Prague, July 8 (CTK) – The Czech Republic wants to accept 1500 refugees by 2017, the cabinet decided Wednesday and asked Interior Minister Milan Chovanec to present the plan at a meeting of EU ministers on Thursday, Deputy PM Pavel Belobradek told journalists during the cabinet meeting.
The Czech Republic plans to accept the first refugees in September, Belobradek (Christian Democrats, KDU-CSL) said.
It will be a one-off action of solidarity, Prime Minister Bohuslav Sobotka (Social Democrats, CSSD) said.
Belobradek said the Czech Republic would accept 1100 refugees from Italy and Greece, and “400 from outside the EU, who stay in horrible conditions in refugee camps mainly in Jordan, Kurdistan and Syria.”
The cabinet wants to negotiate with the EU about the regime of returning the refugees who failed to gain Czech asylum, Belobradek said.
He said the mandate Chovanec will present on behalf of Prague at the meeting on Thursday does not include any selection criteria.
Nevertheless, in view of the high number of migrants, certain limitations in this respect will have to be set, he said.
The Czech Republic will send experts to the refugee camps in order to launch asylum proceedings with the migrants, Belobradek added.
Tomas Prouza, Czech state secretary for European affairs, said on Twitter that the Czech Republic will choose the refugees to be accepted.
Sobotka said he views the one-off partial redistribution of refugees as Prague’s “necessary help in the present crisis situation, which corresponds to the capacities of the Czech Republic, but not as a solution to the migration problem Europe is faced with.”
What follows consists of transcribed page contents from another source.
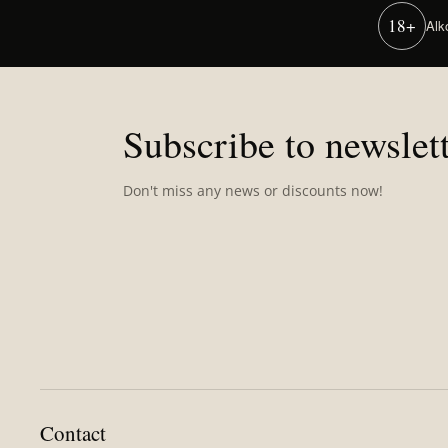
18+
Alk
F
o
o
Subscribe to newslet
t
e
Don't miss any news or discounts now!
r
Contact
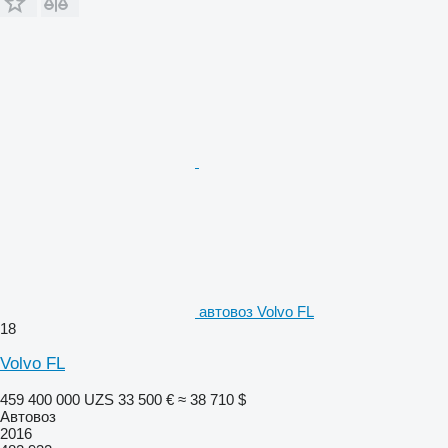
автовоз Volvo FL
18
Volvo FL
459 400 000 UZS
33 500 €
≈ 38 710 $
Автовоз
2016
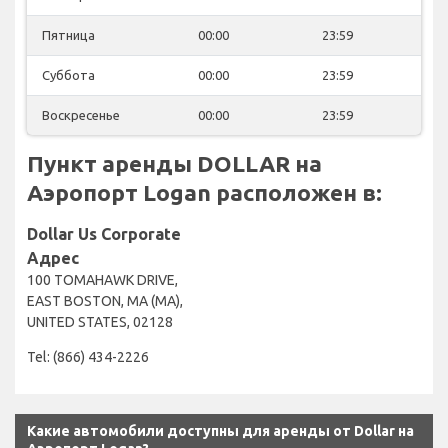
Пятница
00:00
23:59
Суббота
00:00
23:59
Воскресенье
00:00
23:59
Пункт аренды DOLLAR на
Аэропорт Logan расположен в:
Dollar Us Corporate
Адрес
100 TOMAHAWK DRIVE,
EAST BOSTON, MA (MA),
UNITED STATES, 02128
Tel: (866) 434-2226
Какие автомобили доступны для аренды от Dollar на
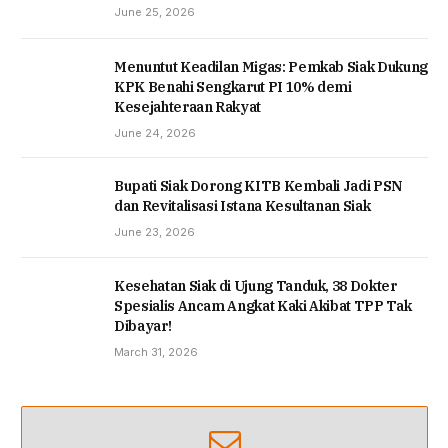
June 25, 2026
Menuntut Keadilan Migas: Pemkab Siak Dukung
KPK Benahi Sengkarut PI 10% demi
Kesejahteraan Rakyat
June 24, 2026
Bupati Siak Dorong KITB Kembali Jadi PSN
dan Revitalisasi Istana Kesultanan Siak
June 23, 2026
Kesehatan Siak di Ujung Tanduk, 38 Dokter
Spesialis Ancam Angkat Kaki Akibat TPP Tak
Dibayar!
March 31, 2026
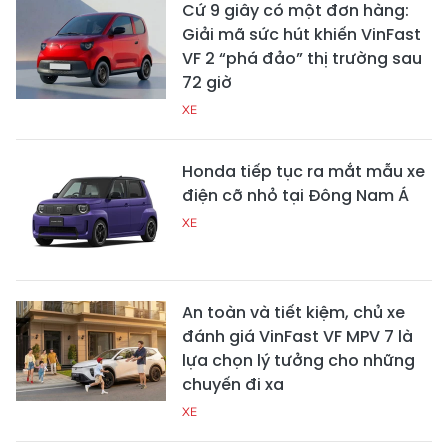
Cứ 9 giây có một đơn hàng:
Giải mã sức hút khiến VinFast
VF 2 “phá đảo” thị trường sau
72 giờ
XE
Honda tiếp tục ra mắt mẫu xe
điện cỡ nhỏ tại Đông Nam Á
XE
An toàn và tiết kiệm, chủ xe
đánh giá VinFast VF MPV 7 là
lựa chọn lý tưởng cho những
chuyến đi xa
XE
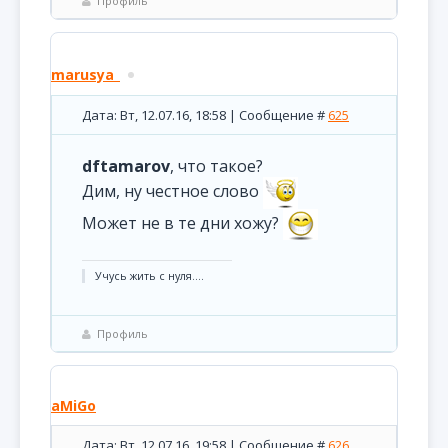
Профиль
marusya_
Дата: Вт, 12.07.16, 18:58 | Сообщение #
625
dftamarov
, что такое?
Дим, ну честное слово
Может не в те дни хожу?
Учусь жить с нуля....
Профиль
aMiGo
Дата: Вт, 12.07.16, 19:58 | Сообщение #
626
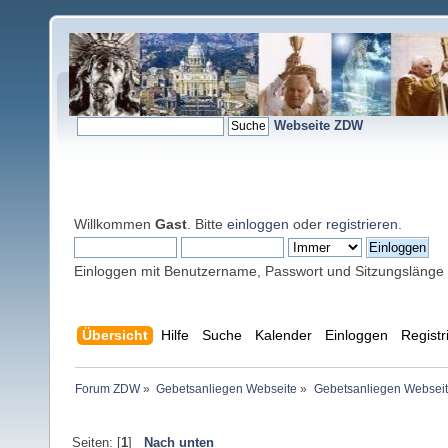
Webseite ZDW
Willkommen
Gast
. Bitte
einloggen
oder
registrieren
.
Einloggen mit Benutzername, Passwort und Sitzungslänge
Übersicht
Hilfe
Suche
Kalender
Einloggen
Registr
Forum ZDW
»
Gebetsanliegen Webseite
»
Gebetsanliegen Websei
Seiten: [
1
]
Nach unten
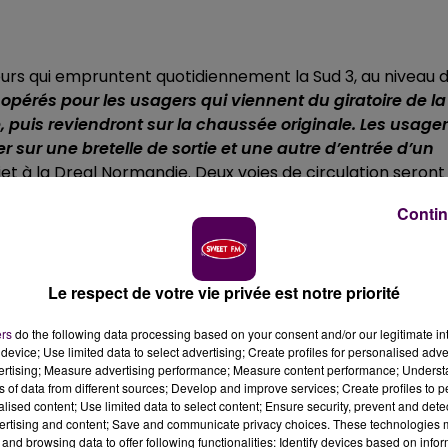
rs qui empruntent quotidiennement la Sud 3, au niveau 
opérés pour les usagers qui viennent du giratoire de la
, puis reviendront sur la chaussée originale. Les usage
 sur une bretelle de sortie et une autre d’entrée d’un
et à la Dreal Normandie. Deux voies de circulation seront
 moins larges, ce qui pourrait occasionner des difficulté
Contin
Le respect de votre vie privée est notre priorité
ers
do the following data processing based on your consent and/or our legitimate int
device; Use limited data to select advertising; Create profiles for personalised adver
vertising; Measure advertising performance; Measure content performance; Unders
ns of data from different sources; Develop and improve services; Create profiles to 
alised content; Use limited data to select content; Ensure security, prevent and detect
ertising and content; Save and communicate privacy choices. These technologies
and browsing data to offer following functionalities: Identify devices based on infor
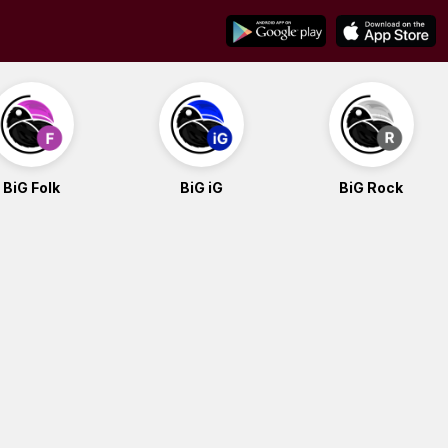
BiG Folk
BiG iG
BiG Rock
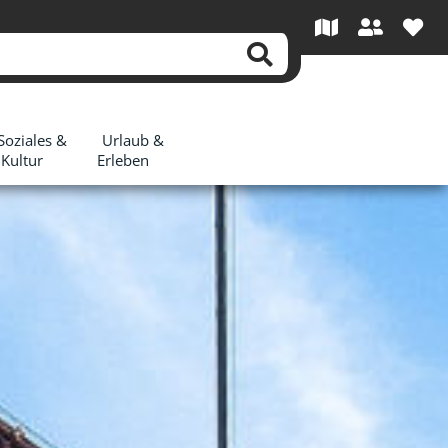
Soziales &
Urlaub &
Kultur
Erleben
He said the EU must now primarily focus on securing an appropriate effectiveness of the Schengen border and implementing the policy of returning illegal economic migrants.
It is also necessary to resolutely crack down on people-smugglers’ networks and stabilise the countries from where the migration wave comes, including the building of facilities for asylum seekers outside the EU, Sobotka said.
Chovanec (CSSD) said that some 60 percent of refugees fail to be granted asylum in the Czech Republic.
On Thursday, Chovanec will present the Czech decision at an informal meeting of EU countries’ interior and justice ministers.
The EU is trying to solve the wave of immigrants in the southern member states by proposing ways to redistribute them among the other member countries. At the June summit, the member countries rejected the idea of mandatory quotas and said they want the acceptance of refugees to remain on the voluntary basis.
EU members should divide 40,000 refugees from Italy and Greece among themselves in two years.
In addition, the EU plans to accept 20,000 refugees from refugee camps outside Europe, who are entitled to international legal protection.
According to the EC’s original proposal, the Czech Republic was to accept about 1850 refugees this and next year.
In the case of the refugees redistributed from Italy and Greece, they would be asylum seekers. If accepted by the Czech Republic, they would be placed in detention facilities for their asylum procedure to be completed.